Sifford blazed a trial for talented Black golfers such as Lee Elder, Calvin Peete, Jim Dent, Jim Thorpe and, of course, Woods. But 60 years later, their stories of success are still exceptions. The P.G.A. remains woefully inaccessible to Black golfers and has made only marginal and inadequate efforts to diversify its ranks. According to Golf Digest, less than 1 percent of the P.G.A.’s 29,000 members are Black. The P.G.A.’s tournaments and its professional golf shops needs to take concrete steps to look more like the America it purports to represent.

In 2014 the P.G.A. identified diversity and inclusion as “foundational principles” but, in practical terms, that has meant little more than the occasional golf camp or clinic at a public course in a Black neighborhood. The P.G.A. recently partnered with the Advocates Professional Golf Association, which was founded in 2010 to diversify the game, and together they will host 18 tournaments this year. But the P.G.A. must do more to lead the way in action and by example, promoting inclusion at every level. Until private country clubs, elite prep schools and Division I golf programs actively recruit and train Black golfers, Sifford’s legacy will remain unfulfilled and the game will continue to be dominated by white players.

For the decades that Sifford and other Black golfers fought to become P.G.A. members, they dealt with bigotry, death threats and countless humiliations while simply trying to play golf with and against the best players of the era. Because the P.G.A. had explicitly codified racial discrimination in its bylaws, Black golfers not only couldn’t compete as PGA Tour members, they also couldn’t find jobs in P.G.A.-affiliated pro shops — which, until the 1950s, had been the traditional route golfers took to join the P.G.A. The P.G.A. continually thwarted the efforts of Black golfers, abetted by star players who failed to speak up for inclusion.

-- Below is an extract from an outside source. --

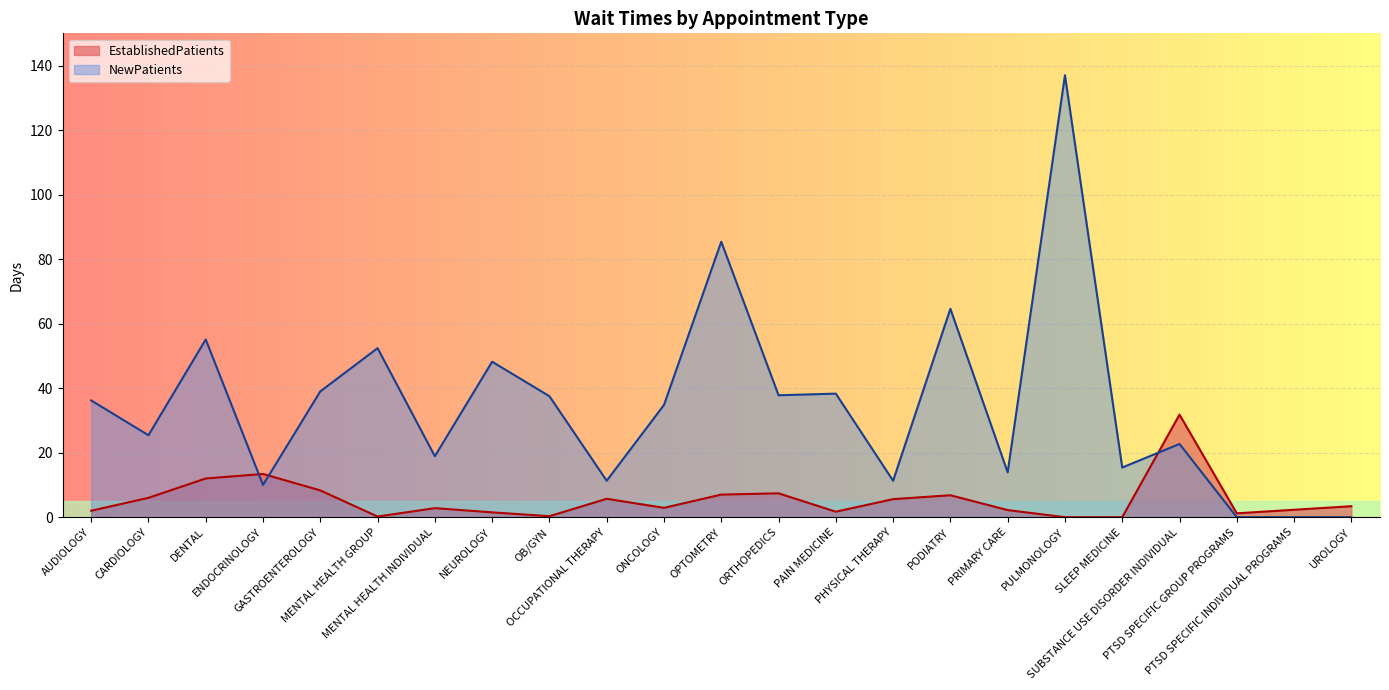

Rank the categories by NewPatients value from lowest to highest.

PTSD SPECIFIC GROUP PROGRAMS, PTSD SPECIFIC INDIVIDUAL PROGRAMS, UROLOGY, ENDOCRINOLOGY, OCCUPATIONAL THERAPY, PHYSICAL THERAPY, PRIMARY CARE, SLEEP MEDICINE, MENTAL HEALTH INDIVIDUAL, SUBSTANCE USE DISORDER INDIVIDUAL, CARDIOLOGY, ONCOLOGY, AUDIOLOGY, OB/GYN, ORTHOPEDICS, PAIN MEDICINE, GASTROENTEROLOGY, NEUROLOGY, MENTAL HEALTH GROUP, DENTAL, PODIATRY, OPTOMETRY, PULMONOLOGY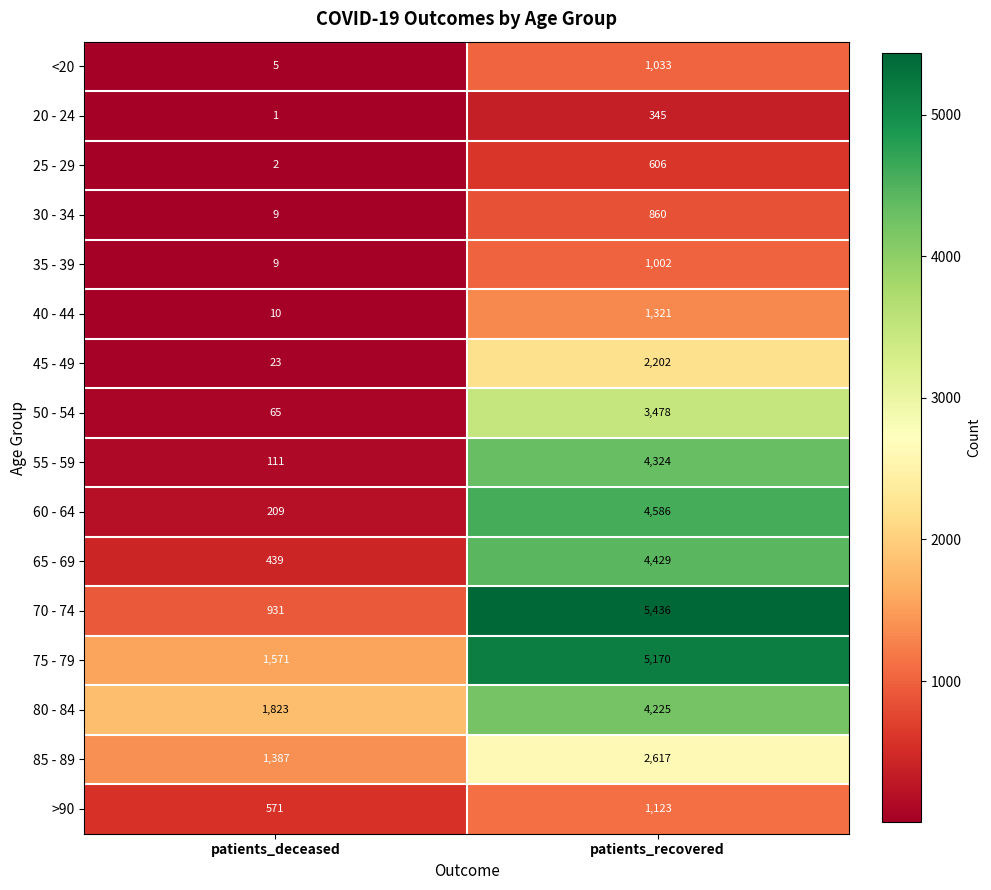

Which category has the lowest value in the 50 - 54 series?

patients_deceased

The battle to integrate professional golf stalled until Attorney General Mosk, enraged by Sifford’s exclusion from the P.G.A., threatened to sue the association to prevent it from holding its segregated tournaments in California. Several other state attorneys joined Mosk in the fight, and their resolve forced the P.G.A. to eliminate the Caucasians-only clause. The removal of what Mosk called “this obnoxious restriction” paved the way for Sifford to become a full-time member.